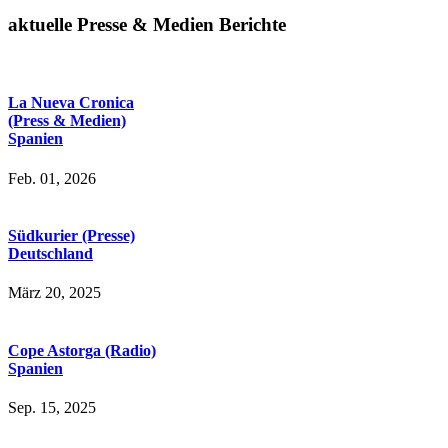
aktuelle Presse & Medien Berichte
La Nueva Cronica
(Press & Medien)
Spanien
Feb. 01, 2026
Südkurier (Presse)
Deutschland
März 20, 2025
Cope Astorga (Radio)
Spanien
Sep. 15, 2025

→ What to produce: Reproduce the data above with each occurrence of "Spanien" replaced by "Spain" and everything else left unchanged. Leave out the pictures.

→ Answer area:
aktuelle Presse & Medien Berichte
La Nueva Cronica
(Press & Medien)
Spain
Feb. 01, 2026
Südkurier (Presse)
Deutschland
März 20, 2025
Cope Astorga (Radio)
Spain
Sep. 15, 2025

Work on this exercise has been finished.